◆ **TO DO**
Rewrite the records starting with the line that contains "Relative to the direction" and going on through the line that contains "Answer: approximately 90° to its right", swapping "small wooden shed" for "small red shed" and leaving everything else unchanged.
▬▬▬▬▬▬▬▬▬▬
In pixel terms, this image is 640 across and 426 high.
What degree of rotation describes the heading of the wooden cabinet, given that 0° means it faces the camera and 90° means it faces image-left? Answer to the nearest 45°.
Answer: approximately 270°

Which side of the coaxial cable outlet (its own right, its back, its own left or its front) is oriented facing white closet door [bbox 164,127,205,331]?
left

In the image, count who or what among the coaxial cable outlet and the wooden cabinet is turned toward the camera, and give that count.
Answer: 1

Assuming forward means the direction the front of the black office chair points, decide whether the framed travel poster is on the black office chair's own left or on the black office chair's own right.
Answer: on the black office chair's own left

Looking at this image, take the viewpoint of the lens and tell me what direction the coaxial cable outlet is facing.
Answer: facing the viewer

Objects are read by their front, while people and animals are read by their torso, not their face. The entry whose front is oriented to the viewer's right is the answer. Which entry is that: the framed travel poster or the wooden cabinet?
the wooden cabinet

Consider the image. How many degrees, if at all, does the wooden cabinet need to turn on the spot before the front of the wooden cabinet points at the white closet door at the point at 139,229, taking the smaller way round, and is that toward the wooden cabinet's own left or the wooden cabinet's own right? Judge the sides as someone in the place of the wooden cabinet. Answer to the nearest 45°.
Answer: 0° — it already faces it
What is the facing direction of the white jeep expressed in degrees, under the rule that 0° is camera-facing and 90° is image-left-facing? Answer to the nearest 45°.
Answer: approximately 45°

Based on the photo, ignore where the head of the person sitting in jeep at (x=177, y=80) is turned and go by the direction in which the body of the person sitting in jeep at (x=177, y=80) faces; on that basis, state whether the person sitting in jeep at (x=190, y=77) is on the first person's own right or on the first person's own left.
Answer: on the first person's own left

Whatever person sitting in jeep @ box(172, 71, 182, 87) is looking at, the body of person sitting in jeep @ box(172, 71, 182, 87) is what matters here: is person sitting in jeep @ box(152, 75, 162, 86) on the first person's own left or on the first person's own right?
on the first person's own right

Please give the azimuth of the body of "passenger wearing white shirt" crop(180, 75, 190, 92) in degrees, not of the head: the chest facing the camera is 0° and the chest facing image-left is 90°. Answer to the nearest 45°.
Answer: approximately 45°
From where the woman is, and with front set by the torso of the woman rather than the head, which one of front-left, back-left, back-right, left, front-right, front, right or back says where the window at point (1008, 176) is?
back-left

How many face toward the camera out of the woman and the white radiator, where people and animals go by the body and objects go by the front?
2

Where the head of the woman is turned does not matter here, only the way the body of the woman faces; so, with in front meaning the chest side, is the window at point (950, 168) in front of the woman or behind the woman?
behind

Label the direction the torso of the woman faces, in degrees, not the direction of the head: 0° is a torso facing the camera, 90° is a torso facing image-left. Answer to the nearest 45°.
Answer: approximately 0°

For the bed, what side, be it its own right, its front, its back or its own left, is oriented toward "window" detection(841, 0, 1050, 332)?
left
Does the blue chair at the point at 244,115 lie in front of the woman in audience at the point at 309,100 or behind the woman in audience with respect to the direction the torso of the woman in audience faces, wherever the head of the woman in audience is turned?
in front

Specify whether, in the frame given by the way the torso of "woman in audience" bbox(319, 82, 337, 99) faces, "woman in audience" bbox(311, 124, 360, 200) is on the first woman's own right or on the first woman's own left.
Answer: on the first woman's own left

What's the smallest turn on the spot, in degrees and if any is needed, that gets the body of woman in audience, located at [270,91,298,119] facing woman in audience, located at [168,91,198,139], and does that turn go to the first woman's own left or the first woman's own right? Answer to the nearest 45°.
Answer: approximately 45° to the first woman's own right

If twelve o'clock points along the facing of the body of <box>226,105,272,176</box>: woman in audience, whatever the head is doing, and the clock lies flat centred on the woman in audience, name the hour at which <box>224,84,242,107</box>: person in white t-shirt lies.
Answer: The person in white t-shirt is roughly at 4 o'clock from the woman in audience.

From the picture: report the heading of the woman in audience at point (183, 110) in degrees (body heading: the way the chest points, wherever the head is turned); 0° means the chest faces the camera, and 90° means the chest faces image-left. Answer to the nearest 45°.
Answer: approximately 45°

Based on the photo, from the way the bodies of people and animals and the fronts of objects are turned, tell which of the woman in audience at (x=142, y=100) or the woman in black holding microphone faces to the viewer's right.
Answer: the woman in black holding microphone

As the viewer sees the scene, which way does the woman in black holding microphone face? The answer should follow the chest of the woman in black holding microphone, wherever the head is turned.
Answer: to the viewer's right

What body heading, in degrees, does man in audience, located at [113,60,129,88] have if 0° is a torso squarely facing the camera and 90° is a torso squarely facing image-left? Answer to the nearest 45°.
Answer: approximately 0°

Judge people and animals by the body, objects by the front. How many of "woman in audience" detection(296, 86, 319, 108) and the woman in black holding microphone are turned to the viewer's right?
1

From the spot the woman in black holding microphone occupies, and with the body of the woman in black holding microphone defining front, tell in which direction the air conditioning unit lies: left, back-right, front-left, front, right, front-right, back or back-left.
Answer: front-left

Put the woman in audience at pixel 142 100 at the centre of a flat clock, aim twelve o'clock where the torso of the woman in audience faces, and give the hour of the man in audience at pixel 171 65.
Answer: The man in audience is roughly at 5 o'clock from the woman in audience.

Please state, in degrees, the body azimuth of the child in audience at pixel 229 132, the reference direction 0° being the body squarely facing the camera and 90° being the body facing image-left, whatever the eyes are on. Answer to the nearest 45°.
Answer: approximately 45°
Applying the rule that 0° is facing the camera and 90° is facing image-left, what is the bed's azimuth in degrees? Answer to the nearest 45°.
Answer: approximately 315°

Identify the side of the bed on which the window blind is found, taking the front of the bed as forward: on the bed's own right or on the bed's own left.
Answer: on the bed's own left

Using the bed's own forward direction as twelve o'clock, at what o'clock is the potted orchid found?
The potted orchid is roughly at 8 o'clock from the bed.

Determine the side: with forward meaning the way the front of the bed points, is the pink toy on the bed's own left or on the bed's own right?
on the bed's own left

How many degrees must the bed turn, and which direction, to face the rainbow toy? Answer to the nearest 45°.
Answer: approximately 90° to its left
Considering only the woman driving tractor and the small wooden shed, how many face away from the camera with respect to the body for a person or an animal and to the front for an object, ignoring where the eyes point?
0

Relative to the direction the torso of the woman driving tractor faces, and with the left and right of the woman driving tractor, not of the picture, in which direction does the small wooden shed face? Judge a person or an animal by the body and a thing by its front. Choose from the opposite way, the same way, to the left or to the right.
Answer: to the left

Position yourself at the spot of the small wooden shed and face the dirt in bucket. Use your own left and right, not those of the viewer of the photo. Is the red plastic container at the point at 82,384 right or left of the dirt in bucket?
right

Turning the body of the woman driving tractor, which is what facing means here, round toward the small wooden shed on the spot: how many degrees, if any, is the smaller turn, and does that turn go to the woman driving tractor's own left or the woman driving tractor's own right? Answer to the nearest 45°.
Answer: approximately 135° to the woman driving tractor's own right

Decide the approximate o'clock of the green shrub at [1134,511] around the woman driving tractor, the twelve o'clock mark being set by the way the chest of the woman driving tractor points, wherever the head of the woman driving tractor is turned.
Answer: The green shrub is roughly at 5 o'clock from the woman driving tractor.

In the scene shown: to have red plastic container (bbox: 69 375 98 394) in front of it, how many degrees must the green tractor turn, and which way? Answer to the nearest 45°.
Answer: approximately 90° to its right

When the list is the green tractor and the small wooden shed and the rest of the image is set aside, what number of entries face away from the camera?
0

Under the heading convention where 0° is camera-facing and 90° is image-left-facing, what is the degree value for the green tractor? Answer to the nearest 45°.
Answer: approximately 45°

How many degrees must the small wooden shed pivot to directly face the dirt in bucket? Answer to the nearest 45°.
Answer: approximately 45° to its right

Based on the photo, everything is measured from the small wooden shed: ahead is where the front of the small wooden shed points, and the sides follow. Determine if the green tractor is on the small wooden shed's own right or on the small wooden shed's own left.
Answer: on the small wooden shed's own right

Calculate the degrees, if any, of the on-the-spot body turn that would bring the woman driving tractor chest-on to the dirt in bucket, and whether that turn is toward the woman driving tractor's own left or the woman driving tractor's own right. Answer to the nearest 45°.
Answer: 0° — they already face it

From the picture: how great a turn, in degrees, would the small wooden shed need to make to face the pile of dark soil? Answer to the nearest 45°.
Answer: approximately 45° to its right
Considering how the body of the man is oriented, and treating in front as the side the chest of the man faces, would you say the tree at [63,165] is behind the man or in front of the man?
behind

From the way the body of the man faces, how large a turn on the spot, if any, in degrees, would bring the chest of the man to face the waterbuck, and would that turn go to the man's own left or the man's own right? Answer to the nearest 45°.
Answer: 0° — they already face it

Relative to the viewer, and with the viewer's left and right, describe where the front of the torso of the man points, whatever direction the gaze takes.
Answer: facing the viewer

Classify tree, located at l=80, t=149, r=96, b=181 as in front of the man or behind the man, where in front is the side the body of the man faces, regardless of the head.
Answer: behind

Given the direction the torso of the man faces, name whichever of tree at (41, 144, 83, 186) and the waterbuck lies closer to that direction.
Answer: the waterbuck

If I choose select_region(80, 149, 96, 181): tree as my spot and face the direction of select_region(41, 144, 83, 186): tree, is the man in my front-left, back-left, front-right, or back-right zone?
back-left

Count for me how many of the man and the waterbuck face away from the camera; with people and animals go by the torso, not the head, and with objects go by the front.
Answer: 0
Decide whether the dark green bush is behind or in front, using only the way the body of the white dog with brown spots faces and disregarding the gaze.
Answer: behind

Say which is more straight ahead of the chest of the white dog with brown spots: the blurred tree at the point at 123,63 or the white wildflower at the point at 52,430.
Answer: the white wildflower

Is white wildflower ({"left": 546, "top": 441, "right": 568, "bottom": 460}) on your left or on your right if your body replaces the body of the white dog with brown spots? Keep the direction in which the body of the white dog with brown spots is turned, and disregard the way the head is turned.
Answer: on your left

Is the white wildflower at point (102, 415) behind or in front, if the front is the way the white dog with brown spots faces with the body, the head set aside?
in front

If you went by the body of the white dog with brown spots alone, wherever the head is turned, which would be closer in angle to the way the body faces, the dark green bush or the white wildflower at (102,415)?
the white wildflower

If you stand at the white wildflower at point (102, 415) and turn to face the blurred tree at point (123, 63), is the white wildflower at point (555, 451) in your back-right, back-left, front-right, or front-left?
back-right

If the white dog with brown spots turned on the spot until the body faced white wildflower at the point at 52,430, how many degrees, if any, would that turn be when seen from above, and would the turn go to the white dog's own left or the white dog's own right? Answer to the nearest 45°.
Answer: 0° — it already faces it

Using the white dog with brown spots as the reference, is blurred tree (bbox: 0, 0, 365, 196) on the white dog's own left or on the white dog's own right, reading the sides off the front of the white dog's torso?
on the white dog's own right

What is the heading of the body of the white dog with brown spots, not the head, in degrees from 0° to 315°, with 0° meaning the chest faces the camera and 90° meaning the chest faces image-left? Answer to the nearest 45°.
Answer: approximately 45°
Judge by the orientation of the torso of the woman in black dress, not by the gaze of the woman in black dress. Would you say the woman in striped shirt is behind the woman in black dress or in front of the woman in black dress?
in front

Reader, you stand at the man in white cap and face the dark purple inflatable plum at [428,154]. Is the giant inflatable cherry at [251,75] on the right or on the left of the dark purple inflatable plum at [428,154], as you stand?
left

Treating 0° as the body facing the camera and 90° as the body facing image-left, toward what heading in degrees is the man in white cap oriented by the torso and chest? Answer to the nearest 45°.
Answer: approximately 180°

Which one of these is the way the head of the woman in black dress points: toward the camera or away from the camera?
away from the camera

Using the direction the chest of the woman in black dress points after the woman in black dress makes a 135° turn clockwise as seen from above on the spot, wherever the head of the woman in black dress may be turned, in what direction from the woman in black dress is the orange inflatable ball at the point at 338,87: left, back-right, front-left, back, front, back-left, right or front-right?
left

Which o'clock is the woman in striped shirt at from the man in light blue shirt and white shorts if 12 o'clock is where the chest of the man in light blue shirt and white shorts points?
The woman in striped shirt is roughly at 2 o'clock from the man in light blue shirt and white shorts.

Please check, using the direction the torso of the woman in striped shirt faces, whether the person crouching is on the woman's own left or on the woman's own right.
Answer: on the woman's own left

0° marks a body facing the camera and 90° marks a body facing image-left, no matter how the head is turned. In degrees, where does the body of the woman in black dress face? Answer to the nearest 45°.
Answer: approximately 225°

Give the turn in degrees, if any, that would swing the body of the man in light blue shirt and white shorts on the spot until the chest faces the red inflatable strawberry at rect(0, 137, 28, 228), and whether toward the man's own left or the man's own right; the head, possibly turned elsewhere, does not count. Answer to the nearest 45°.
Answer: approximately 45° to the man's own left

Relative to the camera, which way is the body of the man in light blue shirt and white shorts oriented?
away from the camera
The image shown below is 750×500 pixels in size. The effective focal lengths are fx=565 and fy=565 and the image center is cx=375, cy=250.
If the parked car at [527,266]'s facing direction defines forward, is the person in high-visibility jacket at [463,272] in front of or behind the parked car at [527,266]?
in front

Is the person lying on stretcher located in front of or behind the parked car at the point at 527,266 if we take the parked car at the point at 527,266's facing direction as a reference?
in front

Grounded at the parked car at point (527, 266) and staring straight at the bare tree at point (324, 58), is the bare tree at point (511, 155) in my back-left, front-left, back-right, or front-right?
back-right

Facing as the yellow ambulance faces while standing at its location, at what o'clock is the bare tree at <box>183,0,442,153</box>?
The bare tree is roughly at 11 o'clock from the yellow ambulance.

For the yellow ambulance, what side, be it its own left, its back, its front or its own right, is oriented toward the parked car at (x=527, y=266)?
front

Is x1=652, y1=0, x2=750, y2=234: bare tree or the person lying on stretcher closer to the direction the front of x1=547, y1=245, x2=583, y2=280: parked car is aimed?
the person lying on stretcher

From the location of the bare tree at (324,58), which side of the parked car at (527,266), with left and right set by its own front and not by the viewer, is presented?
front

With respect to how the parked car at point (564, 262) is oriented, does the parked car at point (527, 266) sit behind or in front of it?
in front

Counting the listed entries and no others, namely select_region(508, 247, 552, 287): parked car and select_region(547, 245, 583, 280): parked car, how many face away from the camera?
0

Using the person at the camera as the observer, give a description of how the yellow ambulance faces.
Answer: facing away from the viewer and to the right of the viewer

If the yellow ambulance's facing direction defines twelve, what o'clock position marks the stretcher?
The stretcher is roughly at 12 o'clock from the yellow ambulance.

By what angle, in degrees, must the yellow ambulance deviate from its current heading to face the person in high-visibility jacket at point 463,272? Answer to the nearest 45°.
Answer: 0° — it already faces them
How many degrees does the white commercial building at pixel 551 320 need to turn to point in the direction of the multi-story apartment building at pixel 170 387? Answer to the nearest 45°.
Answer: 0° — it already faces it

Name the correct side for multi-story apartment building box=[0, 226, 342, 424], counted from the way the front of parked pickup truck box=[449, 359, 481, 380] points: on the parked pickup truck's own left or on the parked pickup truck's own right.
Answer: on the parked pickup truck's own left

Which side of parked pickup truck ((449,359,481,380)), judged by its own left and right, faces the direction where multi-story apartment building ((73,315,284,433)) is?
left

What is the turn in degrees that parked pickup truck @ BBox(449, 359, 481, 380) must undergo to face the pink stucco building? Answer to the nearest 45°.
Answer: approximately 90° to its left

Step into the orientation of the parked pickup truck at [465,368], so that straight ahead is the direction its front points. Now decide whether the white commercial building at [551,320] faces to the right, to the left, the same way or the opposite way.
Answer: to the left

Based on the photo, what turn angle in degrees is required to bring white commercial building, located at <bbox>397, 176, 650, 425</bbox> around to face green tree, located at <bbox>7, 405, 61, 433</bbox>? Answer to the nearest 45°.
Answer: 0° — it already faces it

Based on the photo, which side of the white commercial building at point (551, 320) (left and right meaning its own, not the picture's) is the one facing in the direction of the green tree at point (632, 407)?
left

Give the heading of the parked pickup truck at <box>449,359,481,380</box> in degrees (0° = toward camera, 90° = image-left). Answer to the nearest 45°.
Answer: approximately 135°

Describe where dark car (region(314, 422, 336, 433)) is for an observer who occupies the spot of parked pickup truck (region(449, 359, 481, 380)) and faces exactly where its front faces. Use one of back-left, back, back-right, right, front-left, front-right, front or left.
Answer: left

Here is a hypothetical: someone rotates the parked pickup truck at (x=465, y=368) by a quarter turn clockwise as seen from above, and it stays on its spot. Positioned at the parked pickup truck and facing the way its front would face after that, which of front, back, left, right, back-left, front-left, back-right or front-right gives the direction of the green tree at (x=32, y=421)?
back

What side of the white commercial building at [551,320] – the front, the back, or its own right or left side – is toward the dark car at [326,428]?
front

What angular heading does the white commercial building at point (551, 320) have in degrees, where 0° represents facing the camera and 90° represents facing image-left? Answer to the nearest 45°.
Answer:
▬▬▬▬▬▬▬▬▬▬
◆ **RESPONSE TO THIS TASK**
Relative to the direction the torso of the woman driving tractor faces, and with the left and right of the woman driving tractor, not of the picture, in which direction does the small red shed face? Judge a person or an animal by the body and a thing by its front. Choose from the opposite way, the same way, to the left or to the right.
Answer: to the left

Position yourself at the spot of the small red shed and face the dirt in bucket. Use your own left and right, not those of the viewer of the photo. Is the red plastic container at the point at 82,384 right or left of the dirt in bucket?
right

Turning the body of the woman driving tractor, which is what facing means here, round toward the small red shed on the spot: how many degrees, if any, is the smaller turn, and does that turn go to the woman driving tractor's own left or the woman driving tractor's own right? Answer to the nearest 45°.
Answer: approximately 135° to the woman driving tractor's own right

Decide the approximate o'clock of the green shrub at [1134,511] around the woman driving tractor, the twelve o'clock mark being set by the way the chest of the woman driving tractor points, wherever the head of the woman driving tractor is turned.
Answer: The green shrub is roughly at 5 o'clock from the woman driving tractor.

In the scene shown: to have red plastic container (bbox: 69 375 98 394) in front of it, how many degrees must the green tractor turn, and which way? Answer to the nearest 45°.
Answer: approximately 90° to its right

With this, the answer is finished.